Privacy Rights Clearinghouse
FTC Chairman Leibowitz to Give Update on FTC Efforts to Protect Consumer Privacy While Ensuring Businesses Can Continue to Innovate on the Internet
Major New Study to Be Released Debunking Industry Claims that Digital Data Collection Is Anonymous
In Washington D.C. on Tuesday, October 11, privacy and civil liberties experts will convene to discuss how the digital collection of personal information harms consumers and citizens. Every day, companies amass information about consumers via online tracking, digital devices, and public records. These practices are largely unregulated, but have serious consequences for consumers and society.
The panel will be held at the National Press Club in the First Amendment Room from 8:45 a.m. until 11:00 a.m. Eastern. Public interested in attending can RSVP to [email redacted] or watch LIVE online at http://www.visualwebcaster.com/ProtectingConsumerPrivacyOnline .

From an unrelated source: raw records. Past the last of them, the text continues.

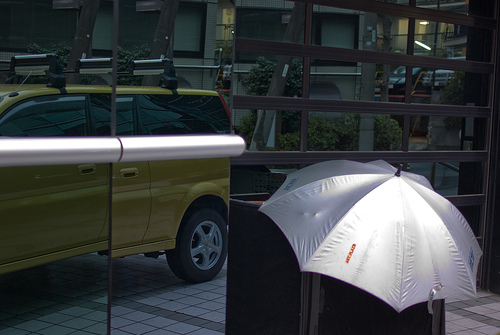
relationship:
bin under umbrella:
[219, 165, 452, 331] [257, 131, 484, 330]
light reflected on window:
[131, 86, 238, 144] [8, 68, 184, 163]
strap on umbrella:
[426, 282, 445, 317] [256, 158, 483, 312]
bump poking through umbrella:
[299, 204, 327, 224] [252, 152, 482, 304]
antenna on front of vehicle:
[8, 66, 39, 98] [3, 71, 243, 291]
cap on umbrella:
[394, 160, 404, 175] [249, 156, 497, 321]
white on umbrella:
[353, 206, 387, 219] [249, 156, 497, 321]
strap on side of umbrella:
[426, 288, 437, 317] [253, 147, 479, 326]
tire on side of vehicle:
[164, 204, 229, 281] [0, 67, 239, 314]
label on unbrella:
[343, 239, 359, 269] [313, 164, 445, 298]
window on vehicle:
[96, 86, 233, 153] [8, 2, 227, 281]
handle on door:
[118, 169, 138, 179] [109, 88, 155, 258]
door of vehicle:
[109, 88, 155, 258] [0, 80, 229, 288]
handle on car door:
[118, 164, 138, 179] [109, 85, 156, 248]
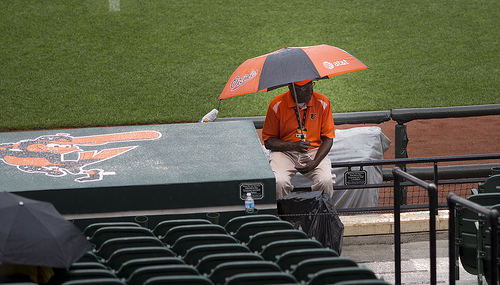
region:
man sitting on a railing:
[210, 30, 375, 217]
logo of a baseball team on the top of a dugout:
[0, 126, 141, 181]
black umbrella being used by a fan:
[2, 183, 121, 278]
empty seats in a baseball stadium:
[93, 215, 349, 282]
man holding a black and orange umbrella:
[206, 39, 368, 209]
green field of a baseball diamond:
[35, 14, 174, 92]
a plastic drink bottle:
[235, 190, 263, 217]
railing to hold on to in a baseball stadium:
[383, 158, 483, 284]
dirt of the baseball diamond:
[431, 128, 485, 152]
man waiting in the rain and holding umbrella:
[194, 38, 356, 201]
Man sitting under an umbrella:
[217, 44, 369, 198]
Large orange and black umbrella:
[216, 43, 368, 141]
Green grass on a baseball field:
[0, 0, 499, 130]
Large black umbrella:
[0, 191, 94, 274]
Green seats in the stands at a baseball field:
[58, 212, 390, 283]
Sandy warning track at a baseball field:
[339, 111, 497, 202]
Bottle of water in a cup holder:
[239, 193, 259, 216]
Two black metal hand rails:
[391, 164, 498, 282]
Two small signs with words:
[236, 167, 368, 202]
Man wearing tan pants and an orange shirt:
[261, 79, 336, 205]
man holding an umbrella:
[211, 26, 378, 214]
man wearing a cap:
[216, 12, 373, 188]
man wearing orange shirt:
[218, 23, 370, 205]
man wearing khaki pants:
[231, 32, 348, 222]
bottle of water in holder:
[240, 172, 261, 222]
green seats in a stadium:
[285, 205, 332, 270]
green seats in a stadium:
[197, 215, 232, 280]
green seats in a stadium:
[126, 222, 164, 274]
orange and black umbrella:
[211, 26, 369, 148]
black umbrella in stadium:
[15, 187, 95, 272]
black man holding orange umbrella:
[217, 39, 371, 229]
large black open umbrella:
[0, 191, 100, 274]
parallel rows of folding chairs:
[41, 209, 391, 283]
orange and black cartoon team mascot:
[0, 122, 158, 189]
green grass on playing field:
[1, 0, 497, 133]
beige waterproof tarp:
[267, 124, 387, 211]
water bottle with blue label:
[242, 191, 257, 214]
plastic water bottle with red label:
[201, 105, 223, 122]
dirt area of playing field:
[337, 114, 499, 214]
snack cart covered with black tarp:
[277, 184, 350, 259]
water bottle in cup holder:
[227, 187, 272, 219]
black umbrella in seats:
[5, 170, 83, 275]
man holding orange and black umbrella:
[211, 41, 368, 241]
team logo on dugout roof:
[5, 67, 202, 184]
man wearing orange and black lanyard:
[201, 34, 371, 211]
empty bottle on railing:
[191, 101, 254, 147]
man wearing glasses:
[208, 41, 355, 197]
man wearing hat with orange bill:
[215, 33, 372, 234]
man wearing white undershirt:
[198, 30, 355, 199]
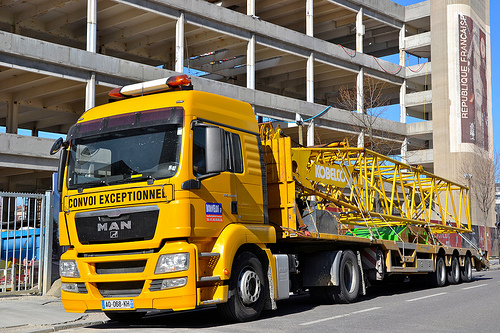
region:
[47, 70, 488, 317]
the yellow truck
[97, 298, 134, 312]
the license plate on the front of the truck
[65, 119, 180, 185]
the windshield on the truck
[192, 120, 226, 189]
the driver's side mirror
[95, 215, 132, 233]
the word MAN on the front of the bus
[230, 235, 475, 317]
the wheels on the driver's side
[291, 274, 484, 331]
the white lines on the road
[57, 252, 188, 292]
the lights on the front of the truck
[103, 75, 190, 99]
the lights on the top of the truck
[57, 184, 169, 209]
the black letters on the front of the truck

Federal Trade Commission Chairman Jon Leibowitz will keynote a discussion on consumers and digital privacy and discuss the proposed FTC framework for protecting consumer privacy while ensuring industry can continue to innovate on the Internet.
Jonathan Mayer from the Stanford Security Lab will release a major new study debunking the myth that digital data collection is anonymous. The study will be followed by a panel discussion documenting the harms that this loss of privacy entails for consumers in the context of upcoming privacy plans from the White House and the FTC. Featured panelists include:
- Christian Fjeld, Senior Counsel, U.S. Senate Committee on Commerce, Science and Transportation
- Beth Givens, Director, Privacy Rights Clearinghouse
- Chris Calabrese, Legislative Counsel, American Civil Liberties Union
- Ioana Rusu, Regulatory Counsel, Consumers Union
The event is sponsored by the ACLU, Center for Digital Democracy, Consumer Action, Consumer Federation of America, Consumers Union, Consumer Watchdog, Electronic Privacy Information Center, Privacy Rights Clearinghouse, US PIRG and World Privacy Forum.